Please report each line of the data below where the word "that" appears, copying the whole line.

DATA SUPPLIED:
┄┄┄┄┄┄┄┄┄┄
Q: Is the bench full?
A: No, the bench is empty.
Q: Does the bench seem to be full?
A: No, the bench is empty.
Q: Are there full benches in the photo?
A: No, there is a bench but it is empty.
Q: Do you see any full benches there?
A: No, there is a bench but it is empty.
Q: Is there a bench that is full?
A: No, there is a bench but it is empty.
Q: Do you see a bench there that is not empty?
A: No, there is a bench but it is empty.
┄┄┄┄┄┄┄┄┄┄
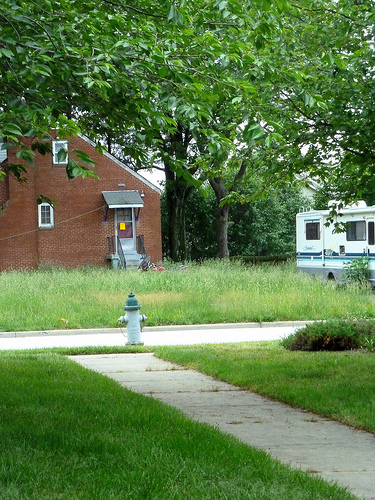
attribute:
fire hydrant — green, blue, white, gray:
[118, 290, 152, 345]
┄┄┄┄┄┄┄┄┄┄
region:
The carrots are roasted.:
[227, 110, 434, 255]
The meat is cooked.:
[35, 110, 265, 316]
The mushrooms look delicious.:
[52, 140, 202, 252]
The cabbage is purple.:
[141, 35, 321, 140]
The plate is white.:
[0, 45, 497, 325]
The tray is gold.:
┄┄┄┄┄┄┄┄┄┄
RIGHT ANSWER:
Q: Is there a bench that is full?
Q: Do you see a bench there that is not empty?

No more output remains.